Eliza Manningham-Buller, the former head of MI5, today dealt a huge blow to Gordon Brown’s plans to extend the detention of terrorist suspects to 42 days.
Making her first speech as a member of the House of Lords, the former security chief said the Government’s plans were wrong in principle and in practice.
She spoke as the Government’s controversial Counter-Terrorism Bill, narrowly approved by the Commons last month, reached the House of Lords.
The Bill would extend the period of time the police can hold terror suspects without charge to six weeks, up from the current limit of 28 days.
Ministers and some police chiefs say the new powers are needed to keep Britain safe from terrorist attack.
But Baroness Manningham-Buller, who retired last year as director-general of the Security Service after a 35-year career in British intelligence, forcefully rejected that argument.
“In deciding what I believe on these matters, I have weighed up the balance between the right to life, the most import civil liberty, the fact that there is no such thing as complete security and the importance of our hard won civil liberties,” she said. "And therefore on a matter of principle, I cannot support the 42-days pre-charge detention in this bill."

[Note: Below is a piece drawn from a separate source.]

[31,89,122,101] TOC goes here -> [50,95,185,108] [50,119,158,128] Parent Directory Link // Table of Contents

She went on to say that measures in the bill giving MPs oversight of long detention cases would be likely to prejudice any trial of a suspect that followed.

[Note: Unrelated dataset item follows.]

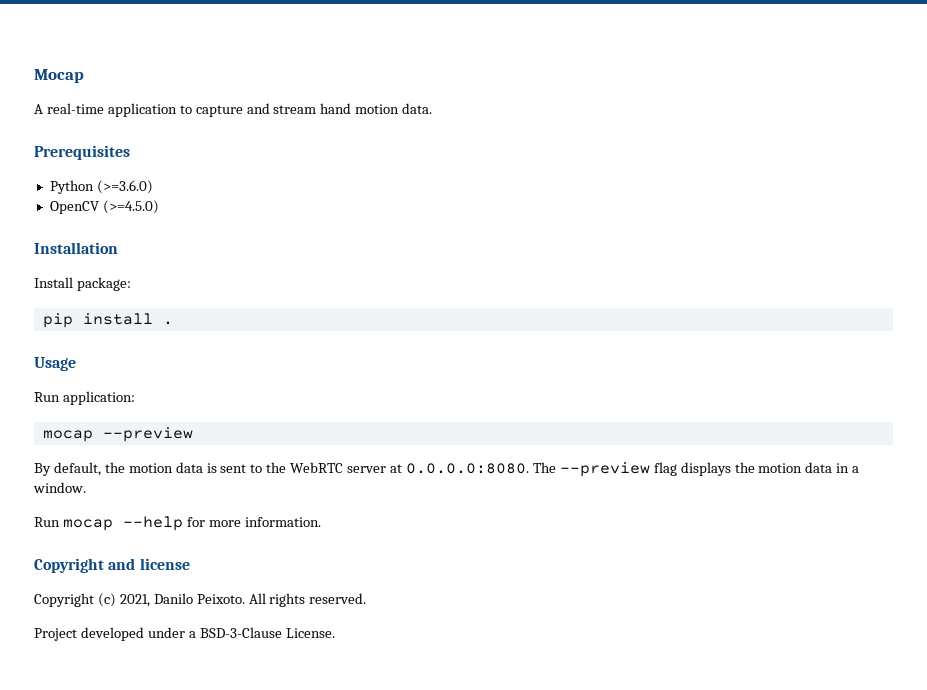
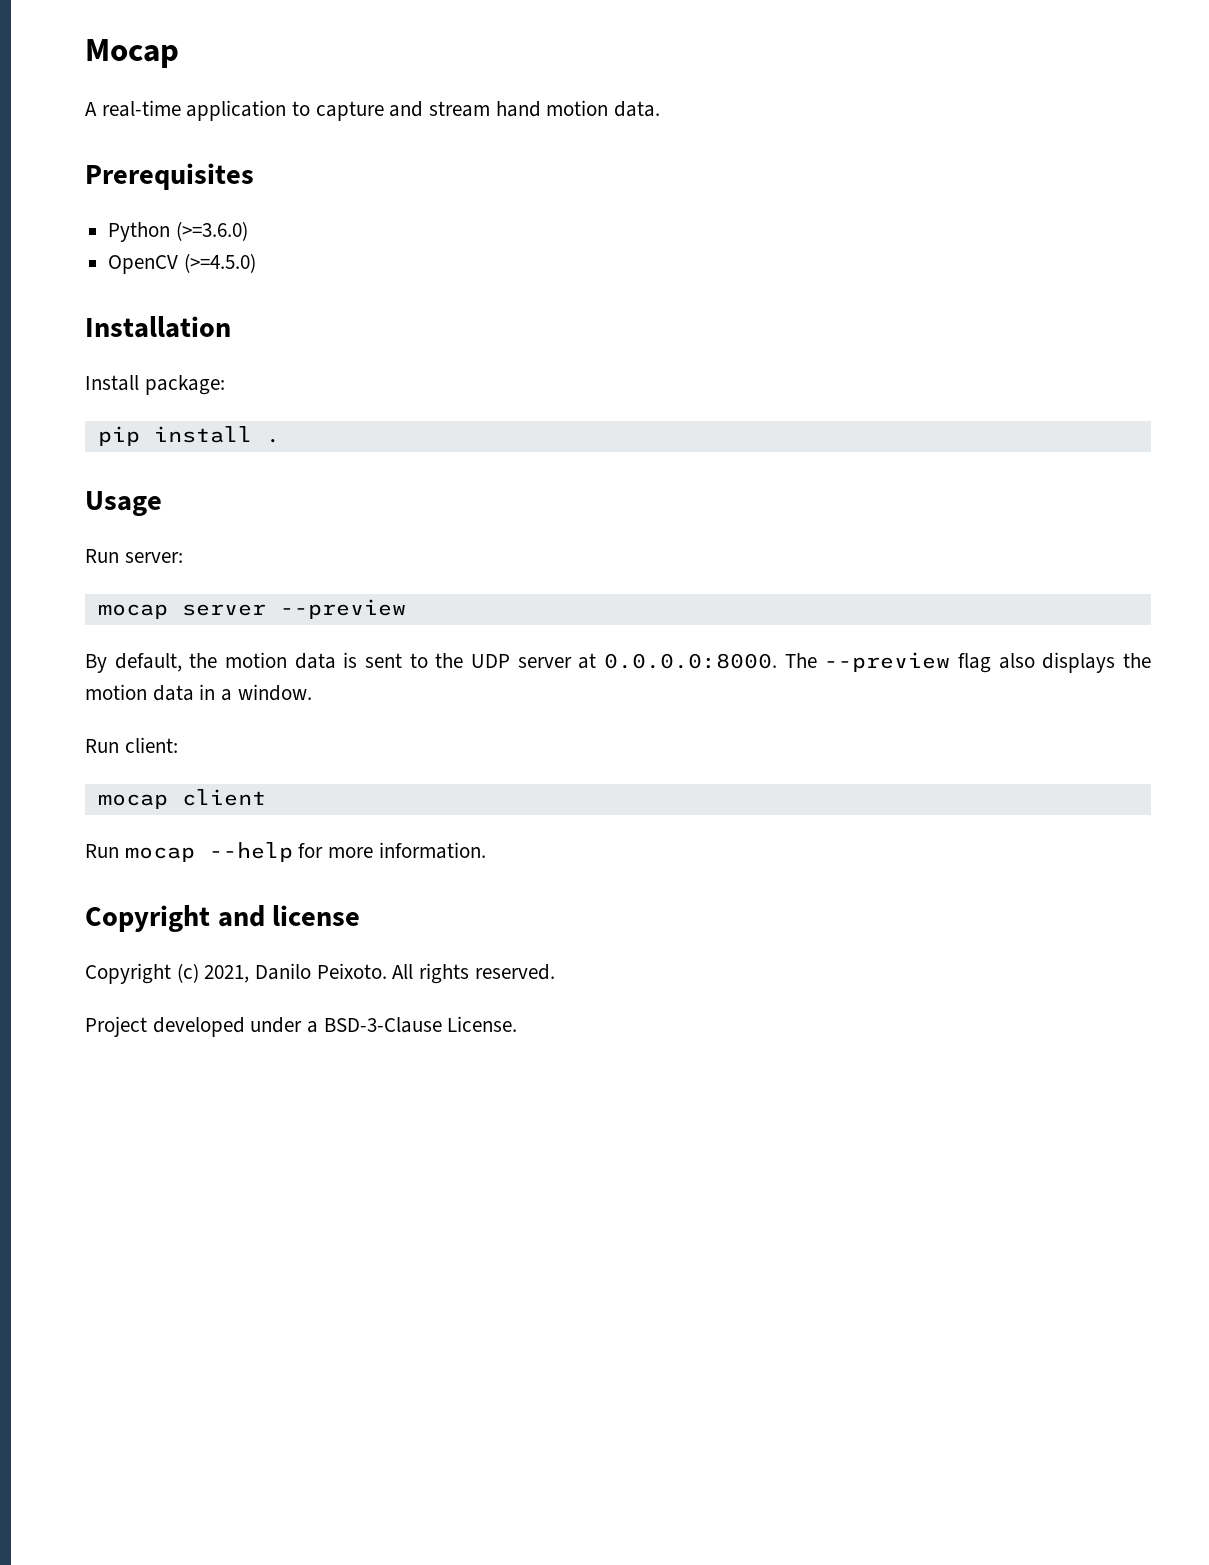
[62,391,135,405] [42,430,93,442] application: // mocap -> [124,552,183,563] [97,604,266,619] server: // mocap server
[290,462,344,473] WebRTC -> [471,654,511,668] UDP
[405,463,529,474] 0.0.0.0:8080. -> [604,653,778,669] 0.0.0.0:8000.
(677, 469) none -> [998,653,1035,669] also
(86, 487) none -> [85,737,178,753] [97,789,266,809] // Run client: // mocap client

She said: "I don't see on a practical basis, as well as a principled one, that these proposals are in any way workable."
David Davis, the former Tory shadow home secretary who resigned to campaign on civil liberties issues, seized on Baroness Mannnigham-Buller's comments.
He said: "This new law would actually harm the counter-terrorism effort rather than assisting it, and this demonstrates only too clearly that it is an action motivated by politics rather than the nation's security."
Lady Manningham-Buller is the latest in a string of high-profile figures from the security and legal establishment to come out against the 42-day plan, following former lord chancellor Lord Falconer, former attorney general Lord Goldsmith and Director of Public Prosecutions Sir Ken Macdonald.
But senior police chiefs including Sir Ian Blair, the Met Commissioner, and Peter Clarke, the former head of counter-terrorism at Scotland Yard, have said the new powers are needed.